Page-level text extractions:
····················
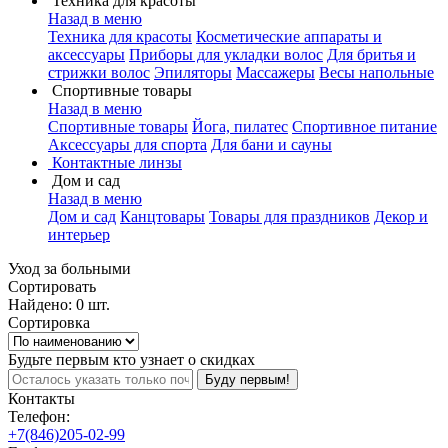
Техника для красоты
Назад в меню
Техника для красоты
Косметические аппараты и
аксессуары
Приборы для укладки волос
Для бритья и
стрижки волос
Эпиляторы
Массажеры
Весы напольные
Спортивные товары
Назад в меню
Спортивные товары
Йога, пилатес
Спортивное питание
Аксессуары для спорта
Для бани и сауны
Контактные линзы
Дом и сад
Назад в меню
Дом и сад
Канцтовары
Товары для праздников
Декор и
интерьер
Уход за больными
Сортировать
Найдено: 0 шт.
Сортировка
Будьте первым кто узнает о скидках
Буду первым!
Контакты
Телефон:
+7(846)205-02-99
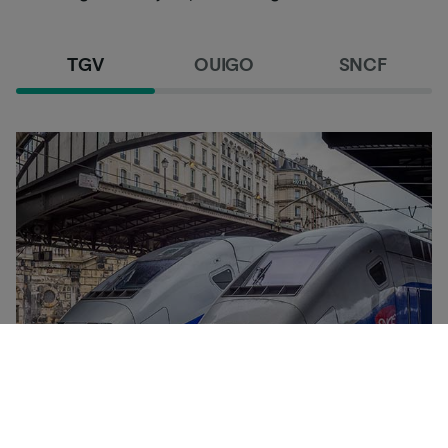
TGV
OUIGO
SNCF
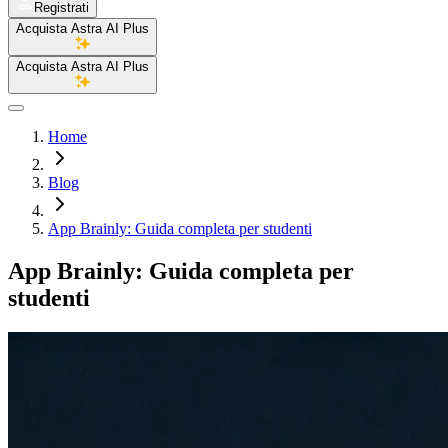
Registrati
Acquista Astra AI Plus
Acquista Astra AI Plus
Home
Blog
App Brainly: Guida completa per studenti
App Brainly: Guida completa per
studenti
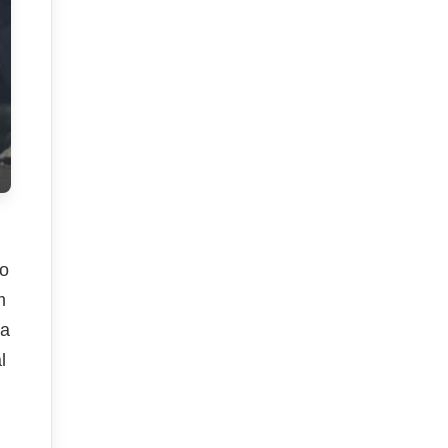
ão
m
da
l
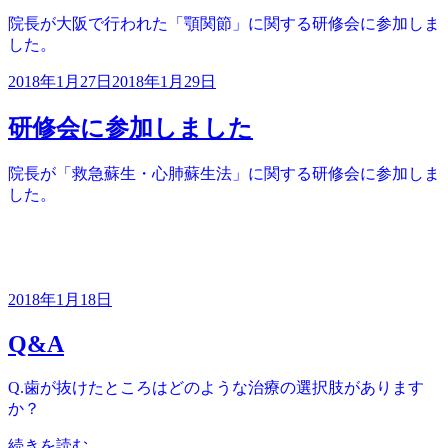
院長が大阪で行われた「顎関節」に関する研修会に参加しま
した。
投
2018年1月27日
2018年1月29日
稿
日:
研修会に参加しました
院長が「救急蘇生・心肺蘇生法」に関する研修会に参加しま
した。
投
2018年1月18日
稿
Q&A
日:
Q.歯が抜けたところはどのような治療の選択肢があります
か？
“Q&A”
続きを読む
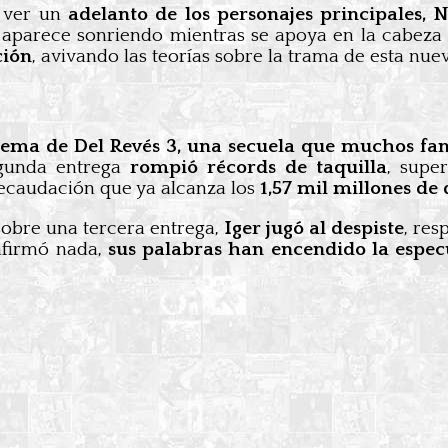
e ver un
adelanto de los personajes principales,
y aparece sonriendo mientras se apoya en la cabeza
ción
, avivando las teorías sobre la trama de esta nue
tema de Del Revés 3, una secuela que muchos fa
gunda entrega
rompió récords de taquilla
, supe
recaudación que ya alcanza los
1,57 mil millones de 
sobre una tercera entrega,
Iger jugó al despiste
, re
nfirmó nada,
sus palabras han encendido la especu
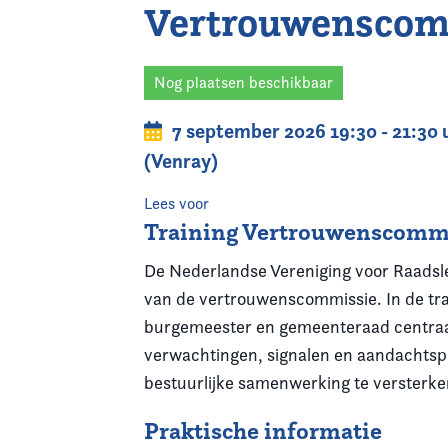
Vertrouwenscom
Home
Agenda
Nog plaatsen beschikbaar
7 september 2026 19:30 - 21:30 
Nieuws
(Venray)
Opleiding
Lees voor
Training Vertrouwenscommi
Kennis & Informatie
De Nederlandse Vereniging voor Raadsle
Vereniging
van de vertrouwenscommissie. In de tra
burgemeester en gemeenteraad centraal
Contact
verwachtingen, signalen en aandachts
bestuurlijke samenwerking te versterk
Praktische informatie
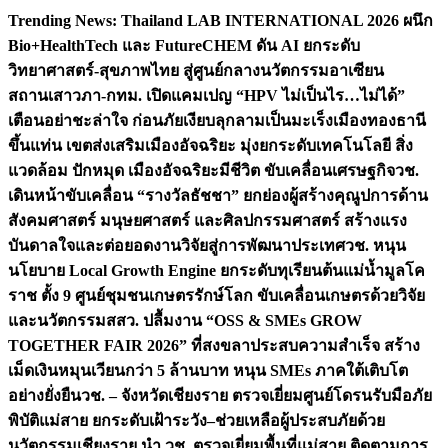
Skip
Trending News:
Thailand LAB INTERNATIONAL 2026 ผนึก
to
Bio+HealthTech และ FutureCHEM ดัน AI ยกระดับ
content
วิทยาศาสตร์-สุขภาพไทย สู่ศูนย์กลางนวัตกรรมอาเซียน
สถานเสาวภา-กทม. เปิดแคมเปญ “HPV ไม่เป็นไร…ไม่ได้”
เตือนอย่าชะล่าใจ ก่อนภัยเงียบลุกลามเป็นมะเร็ง
เมืองทองธานี
ขึ้นแท่น เขตส่งเสริมเมืองอัจฉริยะ มุ่งยกระดับเทคโนโลยี สิ่ง
แวดล้อม ปักหมุด เมืองอัจฉริยะมีชีวิต ขับเคลื่อนเศรษฐกิจ
วช.
เดินหน้าขับเคลื่อน “รางวัลธัชชา” ยกย่องผู้สร้างคุณูปการด้าน
สังคมศาสตร์ มนุษยศาสตร์ และศิลปกรรมศาสตร์ สร้างแรง
บันดาลใจและต่อยอดงานวิจัยสู่การพัฒนาประเทศ
วช. หนุน
นโยบาย Local Growth Engine ยกระดับทุเรียนต้นแม่น้ำมูลโค
ราช ตั้ง 9 ศูนย์ชุมชนเกษตรรักษ์โลก ขับเคลื่อนเกษตรด้วยวิจัย
และนวัตกรรม
สสว. ปลื้มงาน “OSS & SMEs GROW
TOGETHER FAIR 2026” ที่สงขลาประสบความสำเร็จ สร้าง
เม็ดเงินหมุนเวียนกว่า 5 ล้านบาท หนุน SMEs ภาคใต้เติบโต
อย่างยั่งยืน
วช. – จังหวัดเชียงราย ตรวจเยี่ยมศูนย์โดรนรับมือภัย
พิบัติแม่สาย ยกระดับเฝ้าระวัง–ช่วยเหลือผู้ประสบภัยด้วย
นวัตกรรม
เชียงราย นำ วช. ตรวจเยี่ยมพื้นที่แม่สาย ติดตามการ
····················
=== Your instructions ===
What is the number of lines in the data above that include the word "completa"? Answer with that number only.

=== Solution ===
2